Avant la parution de Prince d'orchestre.
Metin Arditi connaîtla musique. Il y a de l’homme-orchestre chez ce brasseur d’affaires qui se paie le luxe d’enseigner le génie atomique à l’Ecole polytechnique fédérale de Lausanne, de présider l’Orchestre de la Suisse Romande et d’exercer une importante activité de mécène tout en composant des romans de plus en plus remarquables.
D’aucuns, ne supportant pas cet excès de qualités qu’une fortune considérable rend encore plus suspect, ont répandu le bruit que l’intéressé finançait un atelier de nègres talentueux, mais je n’y crois pas, et de moins en moins, tant s’affirment, et de plus en plus, un regard sur le monde et surtout un ton personnels.
Les premiers ouvrages de Metin Arditi, qu’on pourrait dire de reconnaissance gracieuse à Jean de La Fontaine, Nietzsche ou Van Gogh, étaient d’un écrivant élégant et cultivé ; mais ses derniers romans, achoppant aux arcanes de l’art (Le Turquetto) ou de la musique (Prince d’orchestre), sont d’un écrivain pénétrant et ressaisissant lui-même les secrets de la création non sans accéder à la dimension supérieure de l’émotion.
Nota Bene : Du récit en ligne claire à la polyphonie romanesque, le talent de Metin Arditi s’est largement épanoui dans ses deux derniers romans, Le Turquetto (Actes Sud, 2011) et Prince d’orchestre (Actes Sud, 2012).

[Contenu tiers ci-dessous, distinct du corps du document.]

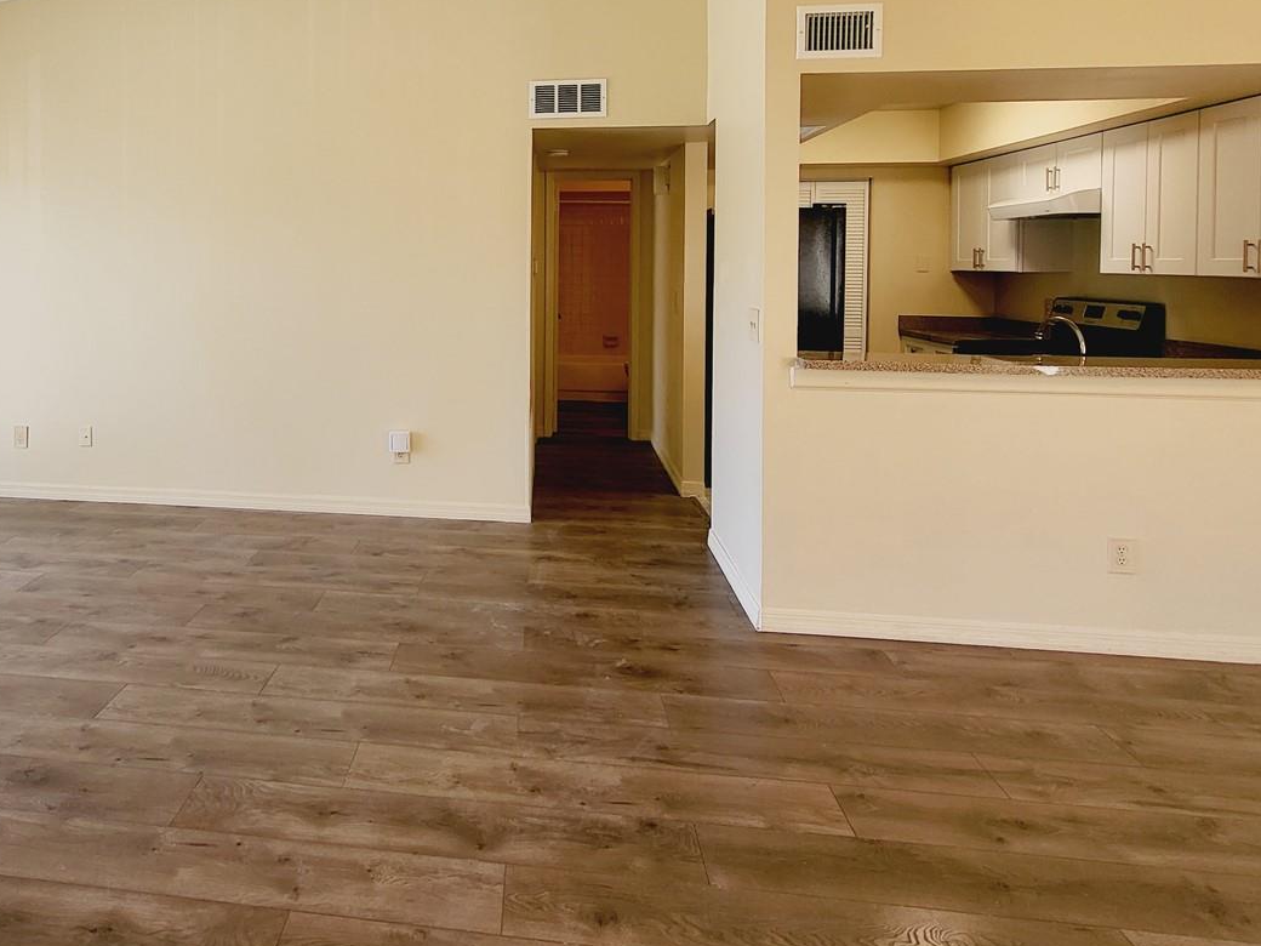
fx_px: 729
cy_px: 273
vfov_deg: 63.3
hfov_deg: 79.7
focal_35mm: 20
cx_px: 447
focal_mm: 1.74
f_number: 2.2
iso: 50
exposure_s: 1/120
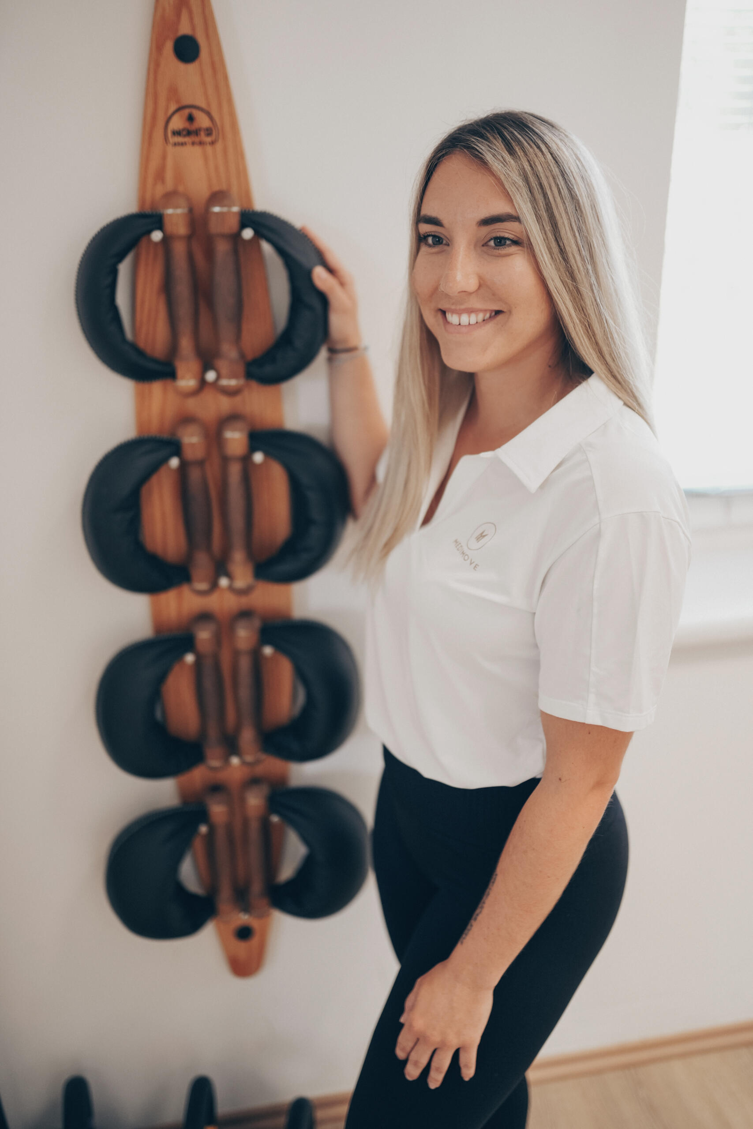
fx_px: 1098
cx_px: 376
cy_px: 564
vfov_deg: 54.4
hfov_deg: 37.9
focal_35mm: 35
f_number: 1.4
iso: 320
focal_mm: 35
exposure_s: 1/160
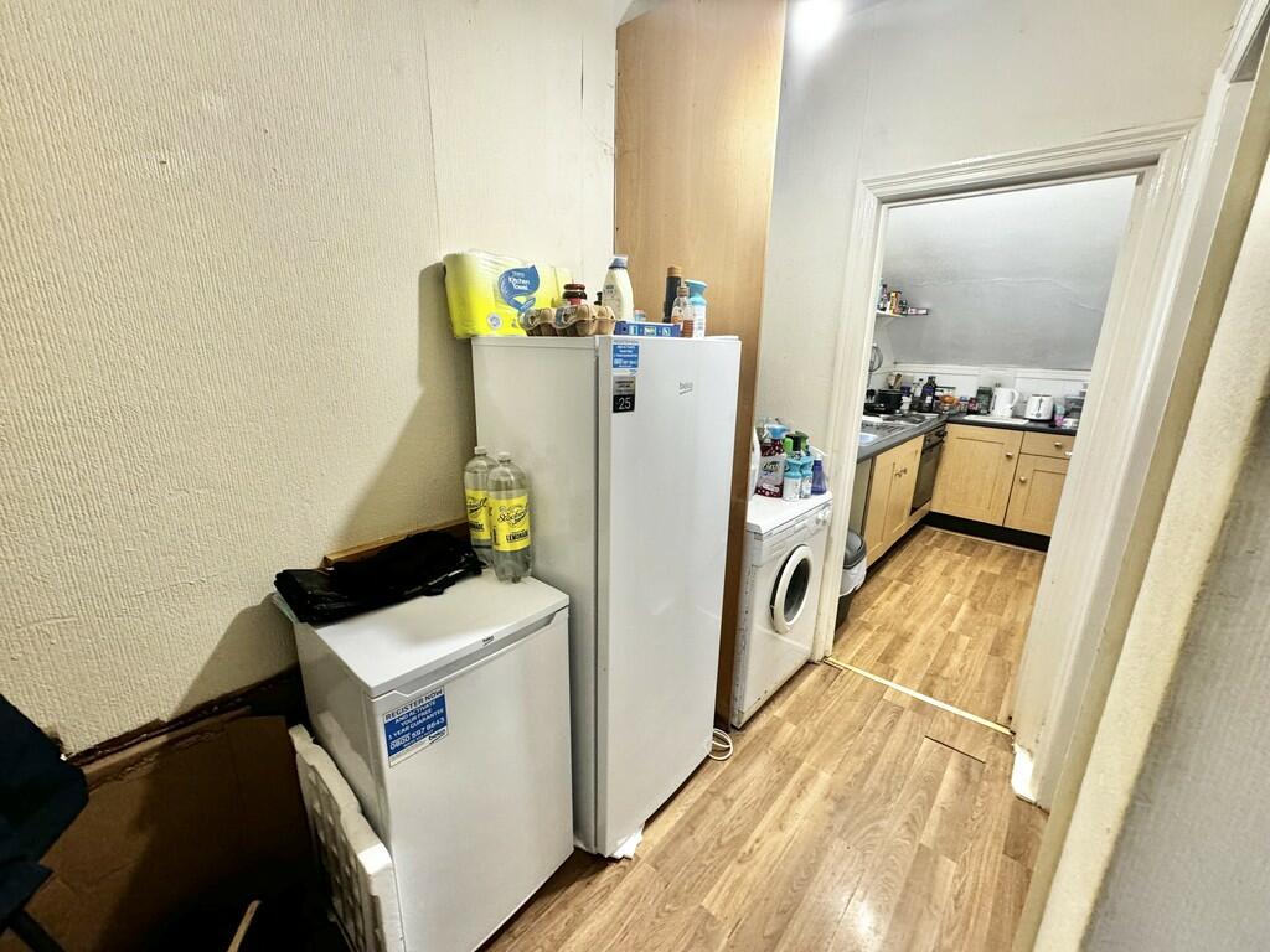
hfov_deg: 102.1
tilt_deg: -14.4
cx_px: 635
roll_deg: -0.4
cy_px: 476
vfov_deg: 85.7
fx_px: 514
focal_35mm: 14
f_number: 2.2
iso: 320
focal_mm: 2.22
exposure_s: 1/50
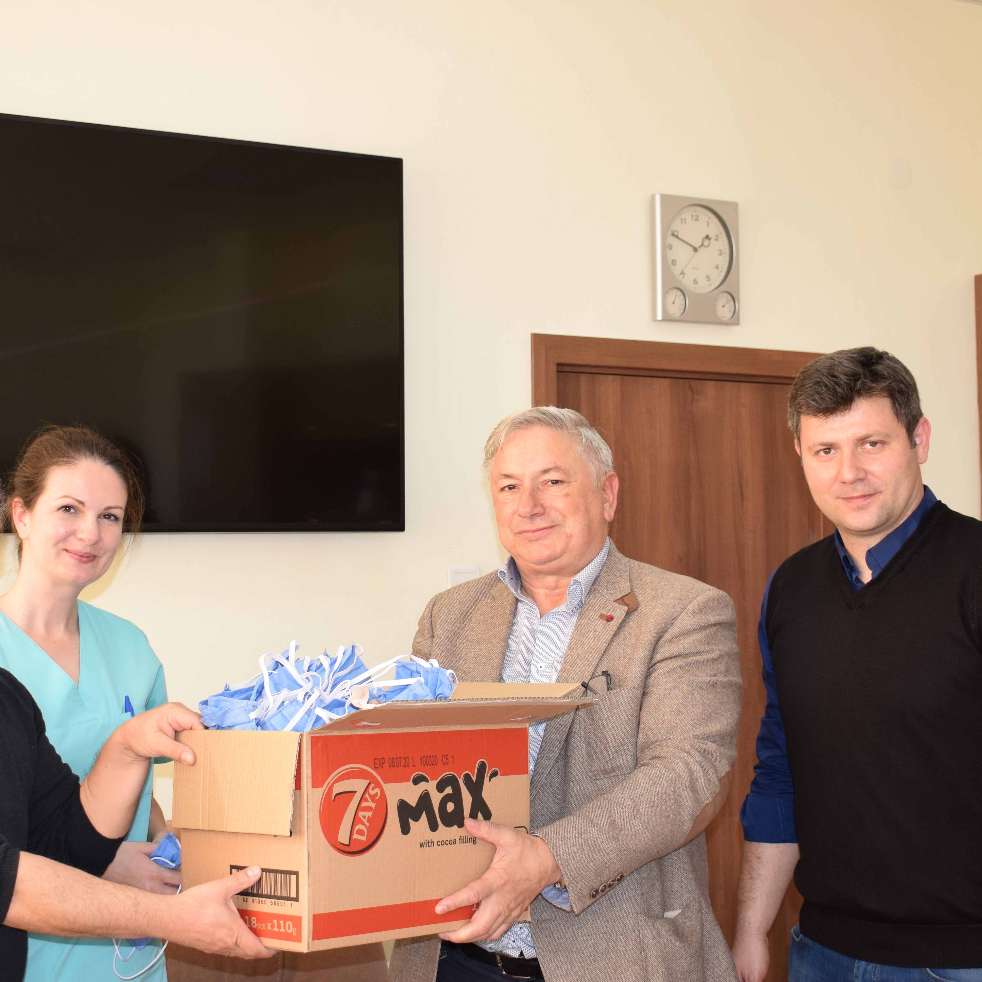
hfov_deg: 30.7
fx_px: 1786
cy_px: 492
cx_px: 391
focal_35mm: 56
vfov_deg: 30.7
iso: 500
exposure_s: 1/125
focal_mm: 29
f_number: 5.6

Déjà très maîtrisé dans le jeu de la fiction et de la vérité documentaire d’époque – notamment à propos des ateliers vénitiens -, Le Turquetto est une fresque chatoyante traversée par un génial rival du Titien évacué de l’histoire pour motifs essentiellement sociaux et religieux. Or le poids de la société, autant que les pièges d’une ambition personnelle dévorante, se retrouvent dans Prince d’orchestre. Portrait d’un chef parvenu au top mondial, que son orgueil cassant pousse à entrer en conflit avec les musiciens qu’il dirige, ce roman nourri de la grande connaissance de l’auteur en matière de musique et de milieu musical, déploie également une réflexion incarnée sur les jeux du hasard et de la destinée. Dans un récit à multiples points de vue qui permet à l’auteur de constituer une frise de personnages finement détaillé et d’un protagoniste plus travaillé comme en ronde-bosse, l’ouvrage, virulent dans son évocation du Système, touche également, en fin de course vertigineuse, à l’émotion la plus vive.
Metin Arditi. Prince d'orchestre. Actes Sud, 362p. À paraître le 20 août 2012.